▶ **Required actions**:
**a)** According to the brush saw forum post, about how much land has the writer cleared with the Husky 235R?
**b)** State whether each statement agrees with the brush saw forum post, answering yes or no and quoting the words of the post that decide it: (i) The writer does commercial clearing work. (ii) The writer chose the Echo SRM-410 U mainly because of its warranty and local service. (iii) The fuel line on the writer's older saw is replaced about once a year.
**c)** Carry the brush saw forum thread forward from its last sentence.

▶ **Text section**:
········

# Tricks and Customizing for Brush and Clearing Saws



## AMRanch (May 5, 2017)

Hi folks! This is my first post here and I hope to contribute to this site when I can. I don’t do commercial work I ranch but don’t hold that against me. I’m pro Husqvarna going back to the 80’s and most of my small equipment is pre-emission, before 1996. I take very good care of it and it has rarely let me down. The Husky 235R clearing or brush saw is my most used equipment. I would estimate I have cleared well over 200 acres of Central Texas brush and trees with it. The 235R recent started acting up and it appears several hundred dollars of repairs will be required to get it operational, probably needs bevel gears, bearing, and maybe a clutch. The engine runs as strong as ever. I think the thing would run on just about anything combustible, of course ethanol eats up the fuel line and they are replaced about once a year and I don't fuss about treating the fuel. Can’t say that about the few pieces of new equipment I have! So after much research I decided to go with a new Echo SRM-410 U. Mostly due to the 5 year warranty and locale service. It’s been made a long time but heard they are not going to make it much longer so if you want one better get it now. After using it for just a few minute I know I have to make some mods to it. The included harness goes in the trash. The handle bars don’t allow the swing I had with Husky, handles hit my body when I swing left and all the adjustments I tried throw the balance off so I must do something to the existing ones or fab new ones. Several little thing aggravate me on the Echo too. When I was younger it probably wouldn’t have bothered me but those days or behind me now. So my question is what kind of tricks, mods, and/or customizing have ya’ll done to make a brush saw as comfortable as possible? Thanks!

········

▶ **Provided data**:
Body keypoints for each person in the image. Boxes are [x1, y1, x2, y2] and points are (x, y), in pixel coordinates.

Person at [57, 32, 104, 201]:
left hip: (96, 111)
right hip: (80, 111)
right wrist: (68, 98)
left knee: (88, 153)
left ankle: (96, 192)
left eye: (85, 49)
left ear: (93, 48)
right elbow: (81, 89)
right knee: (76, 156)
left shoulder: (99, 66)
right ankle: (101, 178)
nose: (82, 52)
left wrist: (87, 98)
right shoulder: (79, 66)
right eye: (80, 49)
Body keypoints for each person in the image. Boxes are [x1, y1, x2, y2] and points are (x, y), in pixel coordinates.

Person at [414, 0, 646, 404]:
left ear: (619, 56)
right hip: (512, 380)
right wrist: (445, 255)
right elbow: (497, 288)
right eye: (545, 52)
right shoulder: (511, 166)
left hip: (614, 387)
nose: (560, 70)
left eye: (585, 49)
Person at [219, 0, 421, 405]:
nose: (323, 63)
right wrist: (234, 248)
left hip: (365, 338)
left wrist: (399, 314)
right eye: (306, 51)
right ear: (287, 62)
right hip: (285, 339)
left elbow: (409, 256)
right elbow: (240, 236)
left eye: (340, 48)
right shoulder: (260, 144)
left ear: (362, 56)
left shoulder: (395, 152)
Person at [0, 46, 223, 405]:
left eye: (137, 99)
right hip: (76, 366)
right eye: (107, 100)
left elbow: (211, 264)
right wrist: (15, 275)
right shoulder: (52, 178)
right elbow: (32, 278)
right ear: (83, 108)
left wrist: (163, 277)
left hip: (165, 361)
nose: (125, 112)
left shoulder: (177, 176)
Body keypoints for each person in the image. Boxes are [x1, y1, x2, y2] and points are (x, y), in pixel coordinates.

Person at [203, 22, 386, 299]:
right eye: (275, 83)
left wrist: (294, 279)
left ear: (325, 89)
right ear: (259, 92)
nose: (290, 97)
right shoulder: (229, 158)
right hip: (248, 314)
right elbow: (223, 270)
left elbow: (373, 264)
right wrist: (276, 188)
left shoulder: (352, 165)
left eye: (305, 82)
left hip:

········

▶ **Answers to the exercises**:
**a)** Well over 200 acres of Central Texas brush and trees.

**b)**
(i) No: "I don’t do commercial work I ranch"
(ii) Yes: "Mostly due to the 5 year warranty and locale service."
(iii) Yes: "ethanol eats up the fuel line and they are replaced about once a year"

**c)**
PS – After talking with the Husky Rep the Husky 235R will get the parts. Nothing can match its longevity and performance today except for some well-kept pre 96 equipment.


----------



## 1Alpha1 (May 8, 2017)

I have a Stihl FS-250R. It came with a harness, which I've never used. I bought a couple of specialty blades for it than can be used on saplings, extremely heavy brush and the like.

I haven't modded it in any way, except to lengthen the muffler exhaust nozzle, so that more of the exhaust is directed away from the engine. I don't know of any tricks for string trimmers / brush cutters.

I'm much more interested in longevity. That means using only canned fuel (40:1) and maintaining it the best I can. It gets cleaned after each and every use. Fuel gets dumped back into the fuel can and I then start it back up and let it idle until it dies.


----------



## LegDeLimber (May 10, 2017)

I'm assuming that you may still be working in a large area(Ranch).
I'm thinking that might be hard to keep an eye on for brush fires sneaking out.
So Don't forget to keep some sort of spark arrestor on the exhaust.

If you haven't already found it, Look in the chainsaw section for some
muffler mod threads.
There should be some ideas for finding an appropriate screen and fabricating a larger spark arrestor, if needed.


----------



## sawfun (May 10, 2017)

I had read in a thread a few years back that Mastermind looked at porting someone's fs250 and decided the clutch would probably not hold the added power. Lots may be gained with the engine, however the rest of the machine has to be built to deal with that as well.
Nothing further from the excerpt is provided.